そして昼休み。初めて見るクラスメイトに廊下で呼んでいる上級生がいると言われて向かうとみー姉だった。
「さあ!お昼だよ!」
元気に宣言し、僕の手を掴んで来た。基本的に行動するときは手を繋ぐ事にしたらしい。
ちなみに今彼女はその背に朝見た登山にでも行くかのようなリュックを背負っている。やはりあれは弁当だったのか......ただ今日は体育が無かったから多いと割ときついかもな。
僕の手を引いてぐんぐん歩いて行くみー姉に尋ねる。
「どこまで行くの」
「屋上」
簡潔に答えられた。この学校は生徒の自主性に云々と言うわかりやすく言えば基本放置の方針で、屋上も解放されていて昼食などに使う生徒もいる。その屋上に行こうと言う。
「今日は天気もいいしね」
屋上には思ったよりも人が少なかった。天気はいいがまだ少し肌寒いからだろう。
早速空いているベンチの一つを陣取り、みー姉がカバンからまず自分用だろうか、とても小さな弁当箱を取り出した。
「これは私の分。こっちがきーくんのだよ!」
そう言って取り出されたのは巨大な......何だろうか。ボウリングの球と言うには大きすぎる球体の何かだった。
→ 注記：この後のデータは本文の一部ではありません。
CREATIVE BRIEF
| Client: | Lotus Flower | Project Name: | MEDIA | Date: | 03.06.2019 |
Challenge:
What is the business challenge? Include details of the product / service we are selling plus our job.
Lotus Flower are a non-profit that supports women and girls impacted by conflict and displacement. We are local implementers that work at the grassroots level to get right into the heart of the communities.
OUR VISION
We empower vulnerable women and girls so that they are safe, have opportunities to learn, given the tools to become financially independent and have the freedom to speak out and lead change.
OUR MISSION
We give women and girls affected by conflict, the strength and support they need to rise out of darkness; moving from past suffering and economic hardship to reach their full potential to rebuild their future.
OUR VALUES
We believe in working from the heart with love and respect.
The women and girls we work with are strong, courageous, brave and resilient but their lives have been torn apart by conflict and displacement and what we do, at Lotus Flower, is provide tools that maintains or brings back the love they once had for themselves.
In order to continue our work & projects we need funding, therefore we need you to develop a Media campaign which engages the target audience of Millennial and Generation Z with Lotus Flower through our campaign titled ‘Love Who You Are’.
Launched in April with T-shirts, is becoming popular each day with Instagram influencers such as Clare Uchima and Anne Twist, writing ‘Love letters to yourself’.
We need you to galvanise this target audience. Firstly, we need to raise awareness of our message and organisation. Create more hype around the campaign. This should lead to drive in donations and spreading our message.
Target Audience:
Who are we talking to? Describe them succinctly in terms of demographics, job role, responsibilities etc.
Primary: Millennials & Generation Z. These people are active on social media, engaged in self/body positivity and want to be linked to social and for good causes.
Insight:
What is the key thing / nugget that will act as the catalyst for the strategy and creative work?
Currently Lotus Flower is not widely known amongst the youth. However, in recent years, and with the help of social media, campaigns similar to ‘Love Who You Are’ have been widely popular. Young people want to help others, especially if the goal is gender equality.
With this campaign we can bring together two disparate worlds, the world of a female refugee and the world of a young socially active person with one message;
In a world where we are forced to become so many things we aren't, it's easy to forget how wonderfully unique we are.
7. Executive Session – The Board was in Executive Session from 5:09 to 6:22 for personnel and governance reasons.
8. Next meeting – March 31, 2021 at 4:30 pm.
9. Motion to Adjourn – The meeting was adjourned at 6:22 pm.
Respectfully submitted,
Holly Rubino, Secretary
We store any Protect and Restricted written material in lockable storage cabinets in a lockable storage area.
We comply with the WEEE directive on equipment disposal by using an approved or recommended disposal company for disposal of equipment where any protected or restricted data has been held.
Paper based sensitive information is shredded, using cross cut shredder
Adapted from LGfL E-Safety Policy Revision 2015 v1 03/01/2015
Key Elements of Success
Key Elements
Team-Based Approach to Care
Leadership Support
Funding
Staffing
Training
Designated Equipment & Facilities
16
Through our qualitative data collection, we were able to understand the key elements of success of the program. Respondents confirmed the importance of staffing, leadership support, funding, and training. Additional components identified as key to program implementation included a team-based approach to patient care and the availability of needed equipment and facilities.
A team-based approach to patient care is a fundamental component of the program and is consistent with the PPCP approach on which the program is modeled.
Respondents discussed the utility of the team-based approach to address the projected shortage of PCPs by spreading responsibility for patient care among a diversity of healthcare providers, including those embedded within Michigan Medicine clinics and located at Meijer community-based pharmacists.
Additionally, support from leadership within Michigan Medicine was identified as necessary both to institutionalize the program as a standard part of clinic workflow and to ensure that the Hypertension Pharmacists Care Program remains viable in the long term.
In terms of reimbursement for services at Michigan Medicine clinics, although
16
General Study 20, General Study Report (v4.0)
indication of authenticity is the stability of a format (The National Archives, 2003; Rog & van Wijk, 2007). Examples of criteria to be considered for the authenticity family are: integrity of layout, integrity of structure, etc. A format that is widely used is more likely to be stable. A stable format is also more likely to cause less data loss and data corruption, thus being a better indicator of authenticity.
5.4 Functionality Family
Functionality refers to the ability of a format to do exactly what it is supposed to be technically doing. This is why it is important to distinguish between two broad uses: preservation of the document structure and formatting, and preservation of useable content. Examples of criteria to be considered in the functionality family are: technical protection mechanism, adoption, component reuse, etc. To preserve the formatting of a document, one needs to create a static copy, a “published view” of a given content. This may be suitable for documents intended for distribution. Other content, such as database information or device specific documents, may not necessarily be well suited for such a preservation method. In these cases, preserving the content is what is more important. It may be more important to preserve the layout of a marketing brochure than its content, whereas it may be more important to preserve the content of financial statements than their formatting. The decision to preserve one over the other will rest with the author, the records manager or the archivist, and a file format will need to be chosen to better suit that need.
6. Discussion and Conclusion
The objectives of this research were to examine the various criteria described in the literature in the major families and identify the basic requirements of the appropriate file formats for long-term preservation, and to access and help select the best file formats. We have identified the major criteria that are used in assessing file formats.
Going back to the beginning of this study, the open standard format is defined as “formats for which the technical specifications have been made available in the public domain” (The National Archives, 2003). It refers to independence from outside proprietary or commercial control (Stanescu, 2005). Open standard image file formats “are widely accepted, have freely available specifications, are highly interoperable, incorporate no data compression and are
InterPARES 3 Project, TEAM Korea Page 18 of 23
「やっぱり男の子だったらいっぱい食べるよねって思っておにぎりにしてみました!」
ああ、おにぎりなのか。あんなに大きいのは見た事がない。本気であの量が食べられると思っているのかとりあえず様子見してみるのかどっちだろうとみー姉を見てみると確実に前者だった。
「ちなみに何が入ってるの」
「とんかつでしょ、肉じゃがでしょ、ハンバーグでしょ、フランスパンでしょ、それからかにパンと......」
めまいがしそうなほど豪華なおにぎりだった。
「ああ......ありがとう。でも明日からはみー姉と同じくらいのお弁当がいいかな」
一応控えめに言っておく。
「じゃあ食べよっか!」
2人で食べ始める。このおにぎりすごいな。食べきれるかな。少しのおしゃべりと食事を続ける。
基本的にみー姉が授業中の事をしゃべっているところに相槌を打つ形だ。みー姉の話が途切れたとき、僕は一つの疑問を口にしたのだった。
「ねえ」
「何? なんでも答えるよ!」
「昨日襲って来たのって誰なの」
僕の言葉を聞いてみー姉の表情が変わる。
「それは......」
その後みー姉の口から語られたのはよくわからない今の状況だった。